The world of real estate goes far beyond buying and selling of property. Along with sellers, real estate agents, lenders, appraisers and inspectors, others, such as note brokers, also make money on the sale of a property. Typically, note brokers, also known as loan brokers in some states, buy and sell debt, or notes, such as liens, mortgages and other outstanding debts.
Because note brokering has had its share of scams and frauds, many states have turned to licensing to monitor note brokers and protect consumers. Many states give out licenses under through real estate licensing boards, as most note brokers work within real estate. Note brokers have started branching out into other notes as well, such as annuities and lump-sum payments, but licenses still come from real estate licensing boards. The exact requirements for licensing vary, depending on the state.

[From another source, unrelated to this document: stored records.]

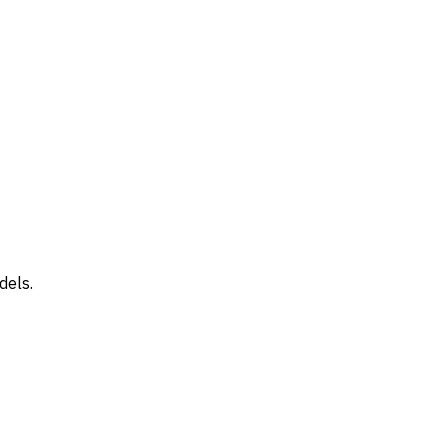
dels.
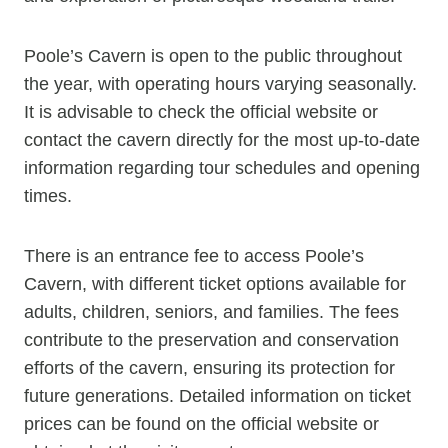
Poole’s Cavern is open to the public throughout
the year, with operating hours varying seasonally.
It is advisable to check the official website or
contact the cavern directly for the most up-to-date
information regarding tour schedules and opening
times.
There is an entrance fee to access Poole’s
Cavern, with different ticket options available for
adults, children, seniors, and families. The fees
contribute to the preservation and conservation
efforts of the cavern, ensuring its protection for
future generations. Detailed information on ticket
prices can be found on the official website or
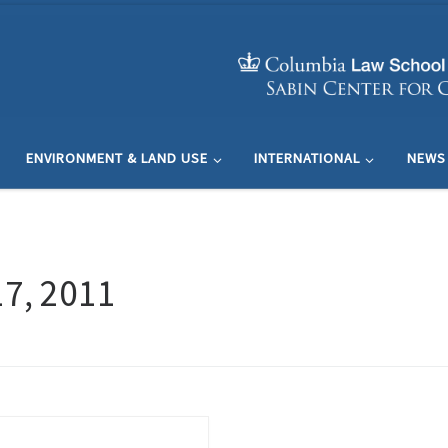
ENVIRONMENT & LAND USE
INTERNATIONAL
NEWS
7, 2011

The licensing process starts with an application, in which the candidate shares biographical, professional and tax information. Many states utilize the Nationwide Mortgage Licensing System to process applications. A candidate does not have to have previous note broker experience to earn a license, but some states do require applicants to turn in a resume outlining previous professional experience. Other documentation needed for a note broker license includes letters of recommendation from professional colleagues.

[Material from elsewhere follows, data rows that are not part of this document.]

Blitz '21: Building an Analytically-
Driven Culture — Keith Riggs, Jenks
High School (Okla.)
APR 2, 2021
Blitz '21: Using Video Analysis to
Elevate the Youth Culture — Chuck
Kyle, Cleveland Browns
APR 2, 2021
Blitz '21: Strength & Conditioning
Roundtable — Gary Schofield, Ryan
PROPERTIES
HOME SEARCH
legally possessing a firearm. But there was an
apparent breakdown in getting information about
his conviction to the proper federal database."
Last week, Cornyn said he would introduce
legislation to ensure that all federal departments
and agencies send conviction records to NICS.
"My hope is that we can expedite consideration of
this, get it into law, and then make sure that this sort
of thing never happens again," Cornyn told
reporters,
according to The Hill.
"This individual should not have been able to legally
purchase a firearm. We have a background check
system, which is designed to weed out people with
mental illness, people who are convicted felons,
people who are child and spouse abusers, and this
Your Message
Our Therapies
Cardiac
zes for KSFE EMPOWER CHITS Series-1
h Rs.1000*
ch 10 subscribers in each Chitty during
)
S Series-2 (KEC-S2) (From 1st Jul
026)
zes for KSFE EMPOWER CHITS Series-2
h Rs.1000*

Besides an application process, states often require note broker candidates for licensing to fulfill other requirements. Most states mandate that candidates take out a surety bond, which acts as insurance for the loan broker in case of defaults or other issues in which the note broker may lose a large amount of money. In Maine, for example, the surety bond must be in the amount of $25,000 or more, while Indiana requires a minimum of $50,000. Other requirements include undergoing a credit check and criminal background check.
Just like other licenses, a note broker must keep her license up-to-date by renewing every few years, typically every one to three years. Along with a renewal application and sometimes a renewal fee, several states require continuing education credits. CE credits come from a variety of sources, such as classes, seminars and workshops. States typically require a certain number of hours per year, with a portion of those hours coming from ethics classes relating to the mortgage industry. The State of Maine also requires that any CE courses include some type of examination that tests the students’ knowledge at the end of the course.